Nosferatu also uses but does not rely on, jumpscares to make the audience scared. Instead, it masterfully creates tension and fear through lighting, music, audio mixing, sound effects, camera angles, and creating an aura of terror around the titular Count.
I really commend Bill Skarsgaard for his performance. His Eastern European accent and heavy breathing, along with the mixing of his voice to make it dominate every scene Orlok is in, makes the audience fear Orlok and his overreaching shadow without seeing more than his silhouette, differing from the 1922 film where Count Orlok is nearly always in light on screen. This shows the tremendous job done by Eggers to make the audience not only scared of the vampire but also the idea that Orlok could be anywhere at any time to make sure the viewers aren’t at ease until sunrise. Whenever the audience does see Orlok, he is cloaked by shadow, the night, or a heavy overcoat, only shown in full lighting when he realizes his fate while naked and draining the blood from the heart of Ellen. Orlok is rotting, covered in maggots, and boasting a bushy mustache, and without knowing that Skarsgaard is Orlok, I wouldn’t be able to tell it was him, so I give kudos to the makeup department, they did amazing making the monster.

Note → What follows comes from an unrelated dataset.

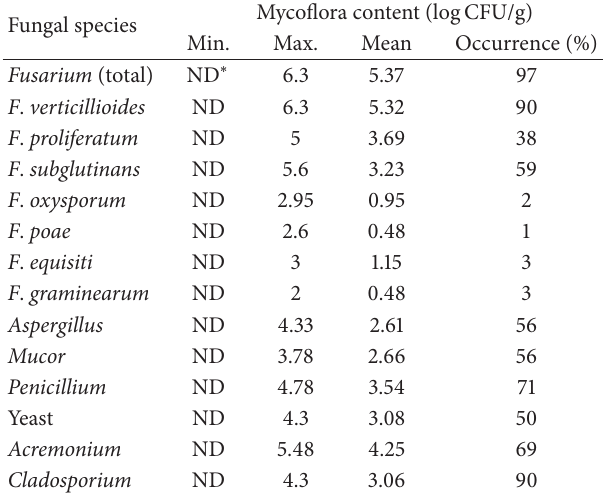
Table 2: Fungal contamination of 117 maize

Overall, Nosferatu gave more quality scares in its 2-hour 16-minute runtime than nearly any other movie I’ve seen over the past few years. There are only a few other horror films that I can think of that are in the same ballpark as Nosferatu in the quality, art design, cinematography, acting, and sound design individually, let alone adding them all together to create what is sure to be a commercial and critical success. It doesn’t have the extreme gore of slashers nor the cheesy aspects of monster flicks. Nosferatu combines them all to create a masterpiece. Everything Robert Eggers touches turns to gold, and I’m glad his lifelong passion project was such a revelation.
I can’t wait to see what he does in the future.